DIRECTIVES:
a: Answer these from the chicken adobo recipe:
(i) How much cider vinegar goes into the dish?
(ii) How long is the chicken covered and simmered?
(iii) At what point are the green pepper strips added?
b: In one to three sentences, explain why the chicken adobo recipe says to turn the chicken while browning it in hot oil.

PASSAGE GIVEN:
------------------------------------------------------------------------

2 - 2 1/2 pounds meaty chicken pieces (breasts, thighs, and drumsticks)
2 tablespoons cooking oil
1 1/2 cups water
1/3 cup cider vinegar
2 tablespoons soy sauce
3 large cloves garlic, minced
1/2 teaspoon whole peppercorns
1/2 teaspoon ground black pepper
1 bay leaf
1 medium green sweet pepper, sliced into thin strips
2 tablespoons cornstarch
2 tablespoons water
1 cup canned unsweetened coconut milk (not cream of coconut)
Hot cooked rice
1/4 cup sliced green onions
Chicken Adobo-style Recipe at
If desired, skin chicken. Rinse chicken; pat dry. In a large, heavy skillet brown chicken in hot oil, turning to brown evenly. Drain off fat. To the skillet add 1 1/2 cups water, vinegar, soy sauce, garlic, peppercorns, pepper and bay leaf. Bring to boiling; reduce heat. Cover and simmer for 30 minutes, or till chicken is tender, adding the green pepper strips during the last 5 minutes of cooking. Transfer chicken to a serving platter; keep warm.

------------------------------------------------------------------------

DATA LINES:
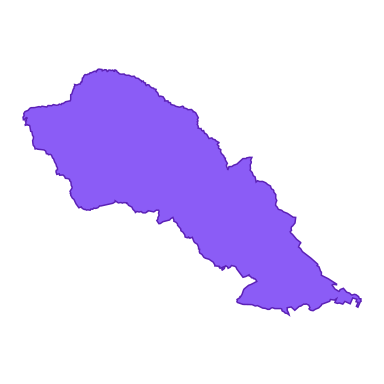 outline of Gura Calitei, Vrancea, Romania
{"feature_id": "2599482B12509876512521", "entity_name": "Gura Calitei", "entity_type": "district", "adm_level": 2, "iso_a3": "ROU", "parent_name": "Romania", "parent_adm1": "Vrancea", "projection": "natural_earth1", "projection_center": [26.933, 45.627], "detail": "fine", "context": "isolated", "style": "filled", "palette": "violet", "viewbox_px": 384, "rotation_deg": 0, "n_neighbors": 0, "source": "geoboundaries", "source_scale": "gbopen_adm2", "svg_char_len": 5918}
<svg xmlns="http://www.w3.org/2000/svg" viewBox="0 0 384 384"><path d="M357.9,307.2L360.6,301.1L361.0,301.2L360.9,298.8L359.3,298.7L358.6,296.6L356.0,294.7L354.4,294.3L352.2,295.0L351.3,294.8L349.6,293.1L346.7,292.2L343.4,288.3L340.1,289.6L339.4,291.1L338.9,291.4L334.9,289.0L332.1,285.1L333.3,284.3L336.5,284.8L336.6,284.1L328.2,278.7L321.4,275.3L321.4,272.2L320.6,271.3L319.0,266.8L317.1,265.7L317.8,264.9L317.6,264.1L311.1,258.3L302.4,251.6L300.5,248.5L298.5,247.0L299.6,244.4L300.7,243.0L300.7,242.5L296.6,239.3L292.5,234.4L290.6,232.8L290.2,231.6L291.5,230.5L291.1,228.4L291.6,226.6L292.6,226.0L295.0,223.0L295.7,217.4L293.1,217.2L287.5,213.4L283.4,211.8L281.7,210.3L278.3,209.3L277.3,207.2L275.6,205.4L275.8,203.0L276.8,200.5L275.7,198.3L275.8,194.6L273.9,192.2L273.7,190.4L273.0,189.6L271.9,189.2L271.0,187.9L270.5,186.0L267.7,184.5L265.8,182.8L262.6,181.4L259.7,181.5L257.5,180.7L256.1,182.0L255.1,176.9L253.3,175.7L252.2,172.5L250.1,170.2L250.5,168.6L250.2,164.8L251.2,162.9L251.3,161.9L250.6,160.2L251.9,157.4L249.5,157.3L246.6,157.9L246.1,158.5L242.9,158.6L236.9,164.1L233.7,165.2L231.9,166.5L229.0,166.6L228.0,169.5L227.6,169.4L227.6,168.6L226.7,166.9L226.4,165.1L227.4,163.4L225.5,160.2L225.2,159.1L225.4,158.2L224.5,157.8L223.7,155.8L221.3,153.4L220.6,151.7L220.8,149.6L218.6,148.3L218.5,146.7L218.9,146.1L217.3,144.6L217.8,143.5L218.9,142.9L219.0,142.5L215.8,140.7L215.2,139.8L212.9,139.1L211.9,137.9L209.0,138.5L206.9,134.6L205.4,133.4L204.6,133.4L203.6,130.6L202.8,131.0L201.7,130.4L201.0,128.5L200.2,128.7L198.1,128.0L198.4,127.4L197.9,125.4L197.2,124.5L197.7,123.3L197.3,121.6L198.0,121.0L197.4,119.3L198.3,117.8L195.7,112.8L194.2,111.8L193.2,111.8L193.1,111.0L191.5,109.5L187.9,109.7L186.8,108.7L183.6,107.8L183.5,106.6L182.6,106.2L179.6,107.2L175.4,106.2L174.6,105.4L170.9,104.5L170.6,103.0L170.0,102.5L168.4,102.5L168.0,100.9L164.7,100.9L164.9,99.6L163.1,96.8L160.6,96.1L159.6,96.5L158.7,95.7L157.8,93.0L155.6,90.7L156.1,89.4L153.9,88.8L153.6,88.1L152.0,87.9L150.3,86.8L148.9,84.9L147.3,84.7L146.2,85.5L145.5,84.4L145.5,83.0L144.0,82.6L143.2,81.0L141.6,81.6L141.3,80.6L139.4,79.5L138.6,78.5L135.8,78.0L134.2,76.2L131.6,76.5L128.9,75.2L126.6,75.3L125.0,74.8L124.2,74.0L121.0,74.2L119.2,73.7L118.4,72.6L117.4,72.2L116.5,70.6L115.0,69.9L114.6,70.1L114.9,70.9L114.5,71.3L113.8,71.2L112.7,70.1L111.0,70.6L110.0,70.0L108.4,70.2L108.0,71.2L107.2,71.5L106.2,69.8L104.8,69.7L102.3,70.8L102.0,69.5L98.9,69.1L97.5,69.6L97.4,70.5L96.5,70.7L96.1,71.8L95.3,71.2L94.2,71.3L91.1,72.9L90.1,72.7L89.4,73.8L87.9,74.1L87.1,74.7L85.0,74.6L83.8,76.0L83.3,77.6L82.4,78.1L82.1,81.2L81.3,81.6L81.5,82.4L80.6,82.8L80.1,84.1L79.1,84.0L76.9,85.0L74.6,84.5L74.8,86.0L74.1,86.7L74.0,88.4L73.3,89.1L71.8,94.0L70.7,94.7L70.7,99.4L70.3,100.8L65.7,101.7L63.2,103.5L61.9,103.5L61.1,104.6L59.3,104.1L58.1,105.0L56.6,105.3L53.3,104.6L51.7,105.7L48.1,105.5L46.8,107.0L42.0,106.2L40.5,107.0L39.0,106.6L34.6,107.6L31.1,107.7L30.0,108.2L28.0,110.4L25.0,111.6L23.8,113.5L24.1,115.7L23.0,117.2L23.4,119.8L24.3,119.6L26.3,117.6L27.0,117.8L27.0,118.4L26.1,119.4L26.4,120.8L25.3,120.9L26.0,122.8L25.8,124.0L25.2,124.5L25.3,125.3L27.6,124.7L28.0,125.2L29.5,125.4L29.8,126.0L30.7,131.3L31.9,131.8L32.5,135.3L33.5,136.8L33.3,139.0L32.6,140.5L32.9,143.3L33.2,145.2L34.6,146.9L35.1,149.0L36.7,148.7L37.6,149.2L43.9,149.9L45.6,151.0L46.4,153.7L47.6,153.7L48.4,154.7L50.5,154.4L51.5,155.2L52.6,158.0L53.5,158.6L54.6,161.8L56.1,164.4L56.5,166.3L57.4,167.6L57.5,169.6L56.2,170.4L56.0,171.9L56.8,174.4L59.2,173.8L59.6,175.2L63.0,175.0L64.5,176.4L65.4,178.3L68.0,178.6L69.6,179.4L69.7,180.7L70.9,182.0L71.2,185.3L72.1,187.0L72.0,188.2L70.0,191.3L70.7,193.0L70.3,193.6L70.8,194.1L70.7,195.2L72.4,198.2L73.9,199.3L76.0,203.8L78.9,207.8L81.2,206.9L82.3,208.4L84.3,209.5L85.0,209.3L86.5,210.1L87.9,209.8L90.2,210.2L90.9,209.1L92.8,209.2L93.6,208.2L95.8,208.4L97.9,207.7L99.8,205.8L100.7,206.0L112.8,203.3L115.2,201.8L115.2,200.8L118.3,202.9L121.0,202.5L122.3,203.1L123.7,202.6L126.8,202.8L126.7,203.5L127.7,203.9L128.5,205.3L131.9,207.1L132.9,209.3L135.0,211.4L135.4,212.5L136.9,211.5L139.2,212.0L141.1,211.5L142.7,212.8L145.3,212.9L146.7,212.2L147.0,211.6L147.8,211.5L148.2,210.7L153.8,211.9L156.4,210.1L158.6,210.2L159.1,211.5L158.5,213.1L159.1,215.2L157.9,217.6L157.9,219.2L156.8,220.5L158.9,223.7L160.4,223.5L162.9,221.7L169.6,220.0L170.7,218.7L172.9,217.4L173.9,220.0L173.8,221.2L176.0,222.3L177.4,223.7L177.6,225.3L180.7,228.8L180.9,230.7L183.0,232.2L184.8,234.9L185.1,237.0L187.3,237.8L188.3,237.1L188.6,237.7L189.6,237.6L189.9,238.2L192.3,237.3L193.8,241.3L194.6,242.5L197.4,244.3L198.5,247.0L198.6,249.0L199.6,249.3L199.3,251.4L199.7,253.0L201.9,254.4L203.9,257.3L205.4,258.2L208.9,259.2L213.3,262.2L214.9,265.1L214.8,265.9L219.3,266.3L219.7,266.7L219.3,267.5L220.1,268.3L223.1,267.1L222.1,268.4L221.9,269.8L222.3,270.1L224.4,268.5L224.5,267.5L225.8,265.8L227.5,266.9L228.1,268.3L230.3,267.1L231.5,265.5L234.8,266.3L236.2,267.3L236.6,268.7L243.0,277.3L245.8,276.5L249.0,274.9L249.0,275.8L250.4,276.3L251.5,277.7L253.6,278.2L254.0,278.9L254.9,278.8L256.2,280.2L256.8,281.4L250.9,284.5L248.6,285.3L244.2,288.9L243.5,290.1L242.0,294.5L240.7,296.5L240.0,296.6L240.1,297.5L237.0,299.5L237.3,300.4L236.9,301.7L237.5,302.5L243.1,304.4L252.1,304.6L255.2,306.0L257.5,305.6L262.7,308.1L265.5,308.4L267.8,309.4L269.6,309.3L271.4,307.9L272.6,307.7L274.8,308.6L280.9,308.6L281.8,309.2L282.0,310.7L282.3,311.0L284.0,311.8L285.2,313.1L287.2,313.5L289.1,314.9L288.5,312.9L287.2,310.3L287.2,307.7L291.2,307.0L294.8,310.3L299.2,306.4L300.8,306.1L303.7,304.1L305.1,304.3L306.1,303.9L308.7,305.1L309.1,305.8L309.9,307.7L309.0,308.8L309.3,309.3L310.8,310.3L313.1,310.7L315.5,309.2L318.7,307.9L321.4,305.3L321.6,304.3L329.7,301.3L330.4,299.5L334.5,300.1L336.5,298.7L334.9,302.5L337.4,303.4L339.2,303.0L342.8,304.1L344.9,301.4L350.2,303.8L352.7,298.0L356.9,299.3L356.0,301.7L358.1,302.4L356.4,306.3L357.9,307.2Z" fill="#8b5cf6" stroke="#5b21b6" stroke-width="1.5"/></svg>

------------------------------------------------------------------------

TASK-BY-TASK ANSWERS:
a:
(i) 1/3 cup.
(ii) For 30 minutes, or until the chicken is tender.
(iii) During the last 5 minutes of cooking.

b: The chicken is turned so that it browns evenly. This happens in a large, heavy skillet before the fat is drained off.